On a recent day, tourists huddled around digital telescopes lining the deck of an observatory overlooking the Imjin River.
The monitors presented an up-close look at unsuspecting North Koreans moving about inside a village on the other side of the demilitarized zone, or the DMZ — a roughly 150-mile stretch of uninhabited land that has bisected the Korean peninsula since the early 1950s.
“Can you imagine that seven years ago I lived there?” said a tour guide who recently took a family of three from Norway on their first trip to the border.
It was also the group’s first time meeting someone who escaped North Korea.
Even though the village they gazed upon is a replica created by Pyongyang for show, the guide explained what life was like growing up in a real North Korean town and translated a propaganda banner that uses distinctly North Korean jargon to call for a bountiful rice harvest.
The 28-year-old defector is one of the 34,000 North Koreans who now live in South Korea.
He goes by the nickname “Jun” on social media and asked to be called that for this article in order to protect the identity of his father, who stayed behind in North Korea.
“If your child escapes North Korea, it’s a top crime, and I don’t want to get my father in trouble,” he said to his clients.
Most DMZ tours tend to focus on the military history of the region, as well as the politics surrounding the two countries’ division — all from the South Korean point of view.
Jun saw an opportunity to give visitors a unique experience.
After graduating earlier this year from a university in Seoul with a business degree, he started advertising his tours online.
“In my tour, I want to give information about North Korea that isn’t too political and isn’t too sad,” he said, noting that some defectors on the international stage only focus on the hardships of life there.
He hopes to give his customers a more nuanced perspective.
“It’s the worst country,” he said. “But even there, people still try to find happiness.”

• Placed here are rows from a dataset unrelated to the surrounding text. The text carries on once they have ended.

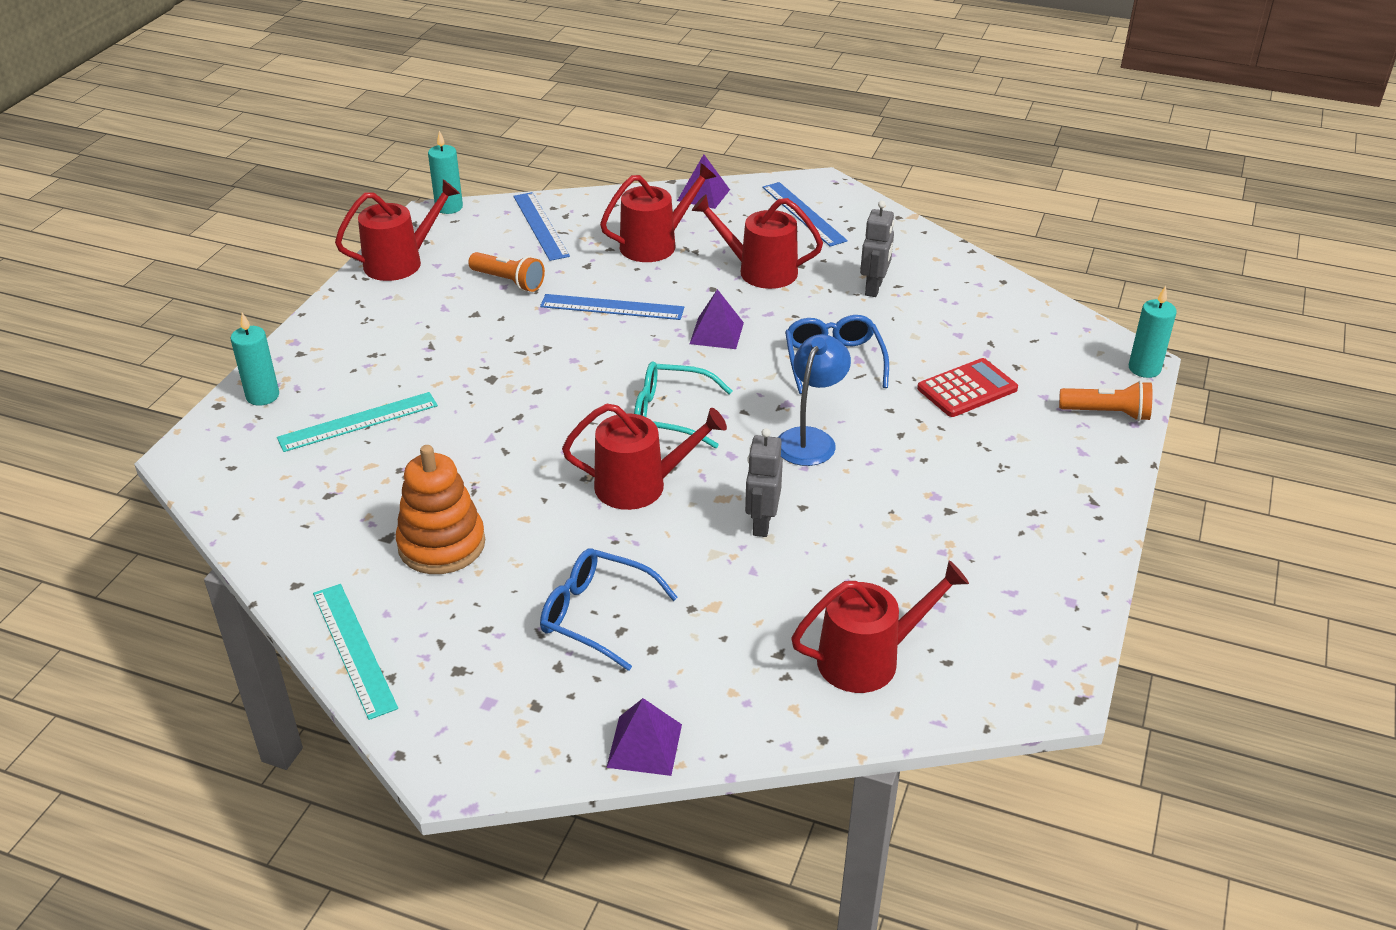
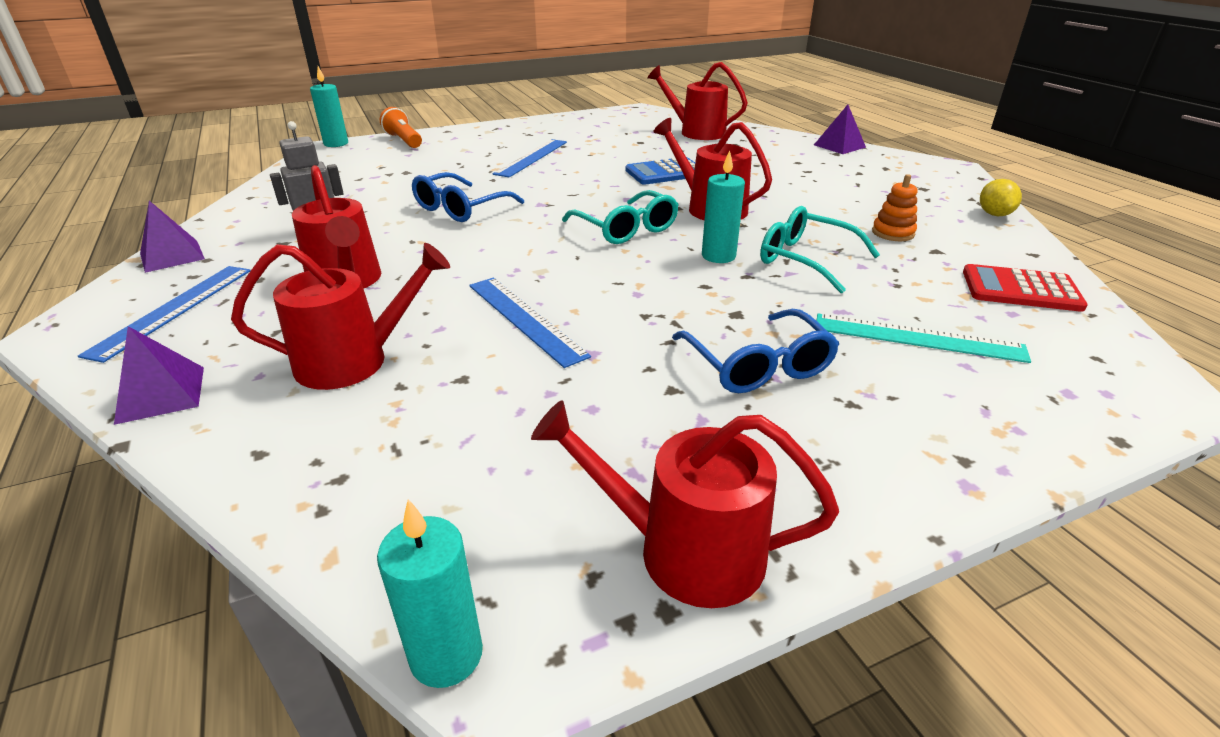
camera: 135 degrees left, 5 degrees down
turquoise candle [231,313,279,406] -> turquoise candle moved to [702,150,745,263]
turquoise ruler [313,584,398,720] -> yellow lemon [980,179,1022,216]
orange stacking toy [396,445,485,574] -> orange stacking toy [872,174,917,241], size x0.54
orange flashlight [468,252,545,292] -> none
blue ruler [513,192,570,261] -> blue ruler moved to [493,139,567,177]
blue glasses [540,548,678,671] -> blue glasses moved to [672,309,839,393]
red watering can [600,163,716,262] -> red watering can turned 150 degrees clockwise [231,243,450,390]
purple pyramid [690,289,744,349] -> purple pyramid moved to [140,201,205,273]
grey robot [745,428,783,537] -> blue calculator [625,157,695,185]
blue lamp [778,334,851,466] -> none
red calculator [917,358,1018,417] -> red calculator moved to [963,264,1088,312]
none -> turquoise glasses [760,206,880,293]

Jun has fond memories of his childhood; sharing special meals with family and friends and playing volleyball and soccer with other kids.
But, he discovered that these are not the kinds of stories that some South Koreans expect or want to hear from refugees. Jun feels that defectors are regarded just as “poor and sad people who’ve been brainwashed by the North Korean government.”
“Even when I speak truthfully, some South Korean people don’t believe my story,” he said.
For these reasons, he prefers to guide foreign tourists.
During his daylong tour, which includes two stops along the border, as well as lunch at a restaurant run by other defectors, Jun, who speaks conversational English, fielded various questions.
He told them he didn’t know anything about the world outside of North Korea until his family figured out how to pick up South Korean broadcasts by illegally modifying their TV antenna.
“It was like a drug,” Jun said, recalling watching “Ironman” and other foreign movies and music videos.
But, he also saw South Korean newscasts, which he said altered his worldview.
“My mind started changing so quickly and I was no longer happy, because I found out the truth,” Jun said.
Over coffee with his tour group, Jun explained how those TV shows influenced his decision to defect.
He and his mother secretly crossed the border into northeastern China, where South Korean Christian missionaries hide escapees from the police. If caught, they’d be sent back to North Korea and, according to some rights groups, could face execution.
The missionaries offered to help them reach South Korea. But, Jun said the missionaries had one condition — they’d have to believe in God, first.
Jun said that given their circumstances, he and his mother “had no option.”
After four months of Bible study in a safe house, the two were smuggled into Vietnam, where they were connected with the South Korean Embassy and flown to Seoul.
Jun has reconciled that he’ll probably never see his family and friends in the North Korea again. And he said he feels that he’s experienced something like post-traumatic stress disorder after all that he’s been through.
But, he said that somehow, coming to the DMZ consoles him.
He said taking other travelers there — as close as he can get to his former home — helps him make sense of his own journey.
“It’s meaningful to me and I don’t know if my customers get the same emotion,” he said, “So, I’m going to keep coming here and one day recover, I hope.”